With some downtime over Christmas, I decided to give ActsAsTextcaptcha some love and release v4.0. For those not familiar with the gem;
ActsAsTextcaptcha provides spam protection for your Rails models using logic questions from the excellent TextCAPTCHA web service.
This was a much needed update and necessary to provide a fix for an urgent issue – kindly identified and reported by Jeffrey Lin (thanks again!)
A bot (using something like Mechanize) could by-pass spam protection using a fake question and answer. This was down to the gem exposing the possible answers in a hidden form field. Encryption of the answers only really helped prevent against attacks from the dumbest of spam bots. With a valid question and possible answer combo, POST requests could be constructed to appear valid and submit spam.
Using the built-in Rails session to hold possible answers between requests was a no-go too.

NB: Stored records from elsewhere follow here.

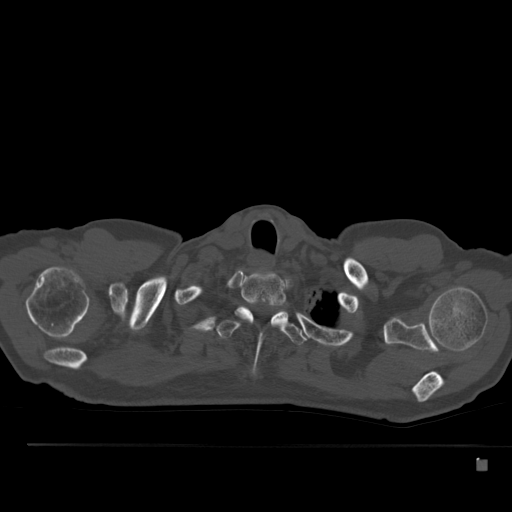
CT including the spine, one axial slice; slice 420 of 517 in the series (ordered by position); reconstruction kernel Br40s; 120 kVp; bone window (W 1800 / L 400 HU); 1.5 mm slice thickness; 512 × 512 image matrix. Male patient, age 70 years. From the clinical record (not read from this slice): primary cancer: renal; vertebrae with lytic lesions (as recorded): T4, T6, T10, T12, L3, L4, L5.
Outlined on this slice (semi-automatic segmentation, software-assisted and operator-edited):
- T1 vertebra: bounding box <238,271,286,325> (left, top, right, bottom; pixels)
- T2 vertebra: <217,305,308,376>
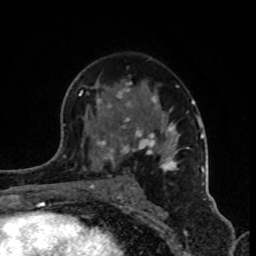
Breast MRI (dynamic contrast-enhanced), one axial slice. Slice 52 of 80 in the series (ordered by position). Cropped to one breast. Dynamic contrast-enhanced series, time point 2 of 8 at this slice position (early post-contrast). 1.5 T. TE 4.2 ms, TR 7 ms. 2 mm slice thickness. 256 × 256 image matrix. Female patient.
Annotated regions visible in this slice (semi-automatic segmentation, software-assisted and operator-edited):
- enhancing-tissue mask used for the functional tumour volume (all voxels passing the contrast-enhancement thresholds inside the analysis volume; usually the tumour): box from (x=79, y=82) to (x=202, y=191) px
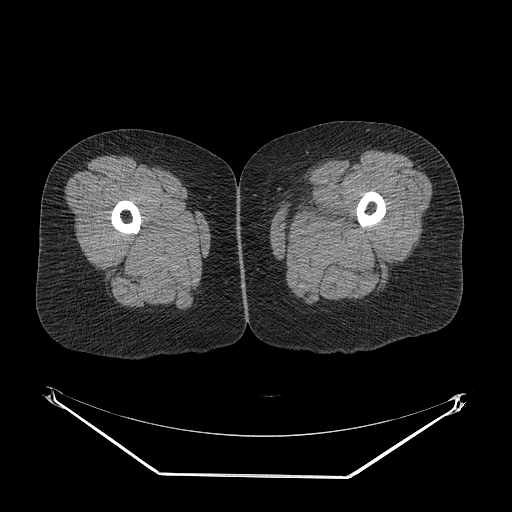
CT of an extremity soft-tissue mass (from a PET/CT study), one axial slice; slice 9 of 267 in the series (ordered by position); reconstruction kernel STANDARD; soft-tissue window (W 400 / L 40 HU); 512 × 512 image matrix, field of view 500 × 500 mm. Female patient. From the clinical record (not read from this slice): histological type: myxofibrosarcoma; grade: intermediate; site of the primary tumour: left thigh.
Annotated regions visible in this slice (expert contour drawn on MRI and transferred to this co-registered scan by the dataset authors):
- gross tumour volume including surrounding oedema: bounding box <281,198,350,238> (left, top, right, bottom; pixels)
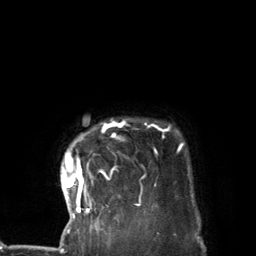
Breast MRI (dynamic contrast-enhanced), one axial slice. Position 116 of 134 along the scan axis. Cropped to one breast. Dynamic contrast-enhanced series, time point 2 of 7 at this slice position (early post-contrast). 3 T. TE 2.8 ms, TR 7.3 ms. 1.2 mm slice thickness. 256 × 256 image matrix, field of view 180 × 180 mm. Female patient.
Outlined on this slice (semi-automatically segmented with operator editing):
- enhancing-tissue mask used for the functional tumour volume (all voxels passing the contrast-enhancement thresholds inside the analysis volume; usually the tumour): bounding box <63,120,183,220> (left, top, right, bottom; pixels)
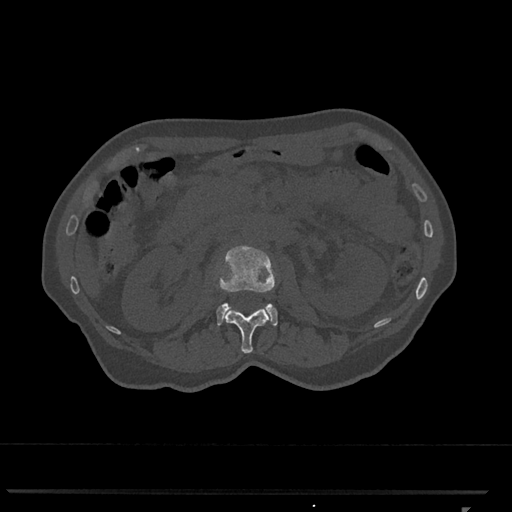
CT including the spine, one axial slice; slice 374 of 793 in the series (ordered by position); bone window (W 1800 / L 400 HU); 0.5 mm slice thickness; 512 × 512 image matrix. Patient: female, 62 years. From the clinical record (not read from this slice): primary cancer: renal.
Outlined on this slice (semi-automatically segmented with operator editing):
- L1 vertebra: bounding box (x1, y1, x2, y2) in pixels: (225, 308, 270, 354)
- L2 vertebra: (217, 245, 278, 326)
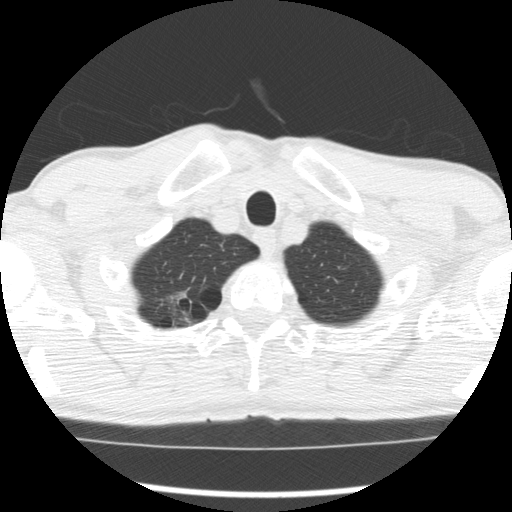
Low-dose screening chest CT, axial slice, first (baseline) screen, lung window (W 1500 / L -600 HU), slice 21 of 277 in the series, 512 × 512 image matrix. Male participant, aged 66 years at enrolment.
- Expert reader's lesion annotation, bounding box (x1, y1, x2, y2) in pixels: (147, 284, 206, 335).
- The screening reader recorded 4 non-calcified nodules or masses ≥4 mm on this exam (right upper lobe, right upper lobe, right upper lobe, left lower lobe); which of them this box marks is not recorded.
- Official screen result: positive, change unspecified: nodule(s) >= 4 mm or enlarging nodule(s), mass(es), or other non-specific abnormalities suspicious for lung cancer.
- Lung cancer was diagnosed 503 days after this screen: adenocarcinoma, NOS, right upper lobe, undifferentiated (G4), stage IA (AJCC 6th edition), 20 mm at pathology.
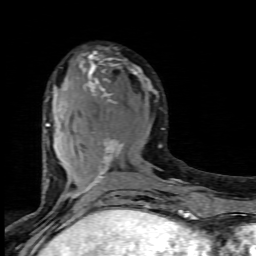
Breast MRI (dynamic contrast-enhanced), one axial slice. Position 34 of 80 along the scan axis. Cropped to one breast. Dynamic contrast-enhanced series, time point 2 of 7 at this slice position (early post-contrast). 1.5 T. TE 4.5 ms, TR 9.2 ms. 2 mm slice thickness. 256 × 256 image matrix, field of view 130 × 130 mm. Female patient.
Annotated regions visible in this slice (semi-automatically segmented with operator editing):
- enhancing-tissue mask used for the functional tumour volume (all voxels passing the contrast-enhancement thresholds inside the analysis volume; usually the tumour): bounding box (x1, y1, x2, y2) in pixels: (45, 51, 171, 198)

Let’s say your app used the default ActionDispatch::Session::CookieStore. An attacker could grab a valid cookie that contained some possible answers to a known question and send that same cookie data (repeatedly) with POST requests containing spam. CSRF won’t help here either (with Mechanize) a valid token can be requested before each POST request.

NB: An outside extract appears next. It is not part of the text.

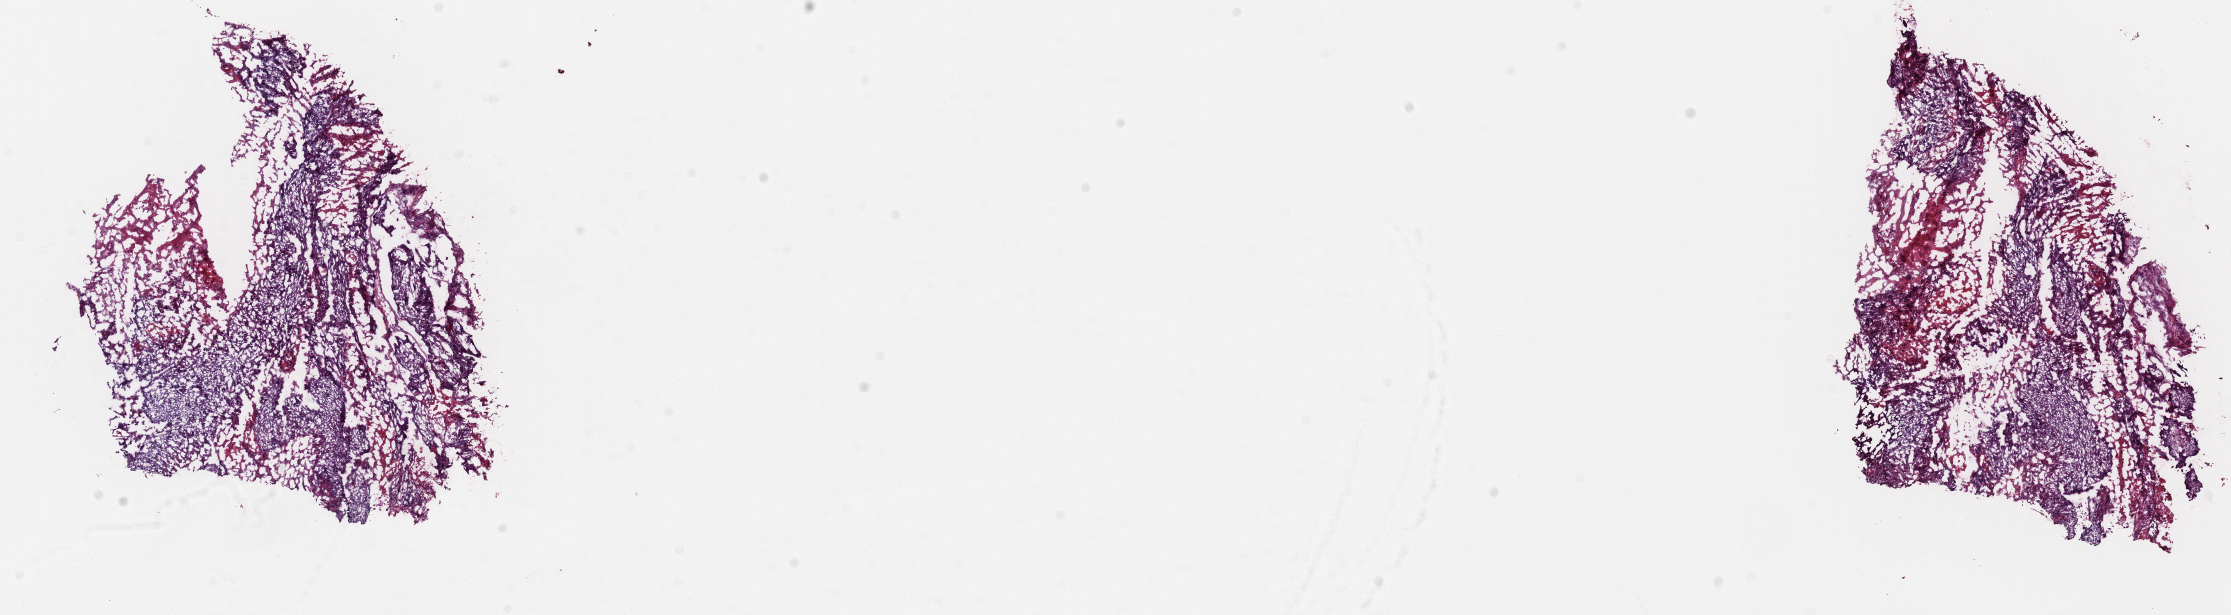
H&E whole-slide image — a low-resolution overview of the entire scanned area, about 17.6 x 4.9 mm (from a 40x scan), frozen section from the top of the tissue portion, primary tumour sample from the cervix. Female, age 81 years at initial diagnosis. Histologic grade: G3 (poorly differentiated). Slide review estimates, as recorded: tumour cells 80%, tumour nuclei 96%, normal cells 0%, stromal cells 5%, necrosis 15%. Inflammatory infiltration, as recorded: lymphocyte infiltration 1%, monocyte infiltration 0%, neutrophil infiltration 0%.
• FIGO stage: IIB
• pathologic diagnosis: Squamous cell carcinoma, keratinizing, NOS (cervix uteri)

So it was obvious the possible answers needed to be stored server side, and any reference to associate form requests with the answers needed to be random and dynamic (much like Rails own form_authenticity_token). I settled on using the Rails.cache, it’s available by default and easy to configure. The cache key mutates with each request and cache values only live for 10 minutes.
With this new release I took some time to refactor things a little, update the README and improve test coverage. As a nice side effect code-climate rates the gem with a 4.0 GPA.
Finally, I released v4.1 removing various hooks for Rails 2. It is 2014 now (over 4 years since Rails 3 was released) I think its time to move on.